Our Privacy Statement

This statement fulfills the informing obligation under the General Data Protection Regulation (GDPR) and describes how Agent Shell Enterprises Ltd. ("Agent Shell Enterprises Ltd.", Finnish: "Agent Shell Enterprises Oy") processes personal data.

Last updated: November 4, 2025

1. Personal data controller

Agent Shell Enterprises Ltd. (Business ID: 3573414-3, VAT ID: FI35734143)

Address: Keskustori 7 A 14, 33100 Tampere, Finland

General email: info@agentshell.enterprises

General phone: +358 45 173 4604

Contact for matters related to personal data:

Data Protection Contact, Agent Shell Enterprises Ltd.

Email: privacy@agentshell.enterprises

Websites to which this statement applies:

• https://agentshell.enterprises
• https://agentshells.com

2. Data subjects

This register contains personal data on customers and users of our websites, products, and services.

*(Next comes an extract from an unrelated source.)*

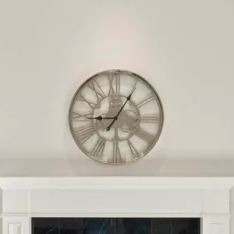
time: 9:05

3. Purpose of use and legal basis

Personal data is processed based on an existing customer relationship, the data subject's consent, or other applicable legal bases under GDPR (e.g., performance of a contract, compliance with legal obligations, or legitimate interests such as service security and fraud prevention).

Purposes include:

• Customer relationship management and support
• Provision, maintenance, and improvement of our services
• Sales and marketing of products and services (including service announcements)
• Identification and authentication of users of our online services
• Informing about new products and services

4. Personal data recorded in the register

Contact information (as applicable):

• Name
• Email address
• Phone number
• Postal address (for customer register and invoicing)

Customer information (as applicable):

• Information on purchased, subscribed, trialed, or pre-ordered products and services
• Account identifiers, usage logs, and support communications related to our services

5. The data subject's rights

Requests regarding these rights should be sent to privacy@agentshell.enterprises.

The data subject has the right to:

• Access the personal data recorded about them
• Request rectification of inaccurate or incomplete data
• Object to the processing of personal data, including processing based on legitimate interests
• Prohibit the use of personal data for direct marketing
• Request deletion of data when processing is not necessary or lawful ("right to be forgotten")
• Withdraw consent at any time (without affecting the lawfulness of processing based on consent before its withdrawal)
• Request restriction of processing in situations defined by GDPR
• Receive the personal data they have provided in a machine-readable format and transmit it to another controller where applicable ("data portability")
• Lodge a complaint with a supervisory authority (in Finland: the Office of the Data Protection Ombudsman)

6. Regular information sources

We obtain personal data directly from the data subject when they use our websites, register for services, create an account, communicate with us, or order products. Technical usage data may also be collected automatically when using our online services.

7. Regular disclosures of data

Personal data is not disclosed to third parties for their independent marketing purposes. We may disclose data to our service providers to the extent necessary for providing our services (e.g., hosting, customer support, analytics, payments), under contracts that require compliance with applicable data protection legislation.

We may disclose data where required by law or a competent authority.

8. Duration of processing (retention)

Personal data is processed and retained for as long as necessary for the purposes described in this statement, such as for the duration of the customer relationship and for statutory retention periods (e.g., accounting and invoicing obligations). Marketing recipients may unsubscribe at any time using the link in marketing emails or via account settings where available.

9. Personal data processors

The controller and its employees process personal data. We may outsource processing to carefully selected service providers who process personal data on our behalf under written data processing agreements and instructions, ensuring appropriate technical and organizational measures for data protection.

10. Transfers and location of processing

We primarily store and process personal data within the EU/EEA. If personal data is transferred outside the EU/EEA, such transfers occur only under GDPR-compliant safeguards (e.g., adequacy decisions, Standard Contractual Clauses, and additional measures where required).

11. Automated decision-making and profiling

We do not use personal data for automated decision-making or profiling in a way that produces legal effects concerning the data subject or similarly significantly affects them.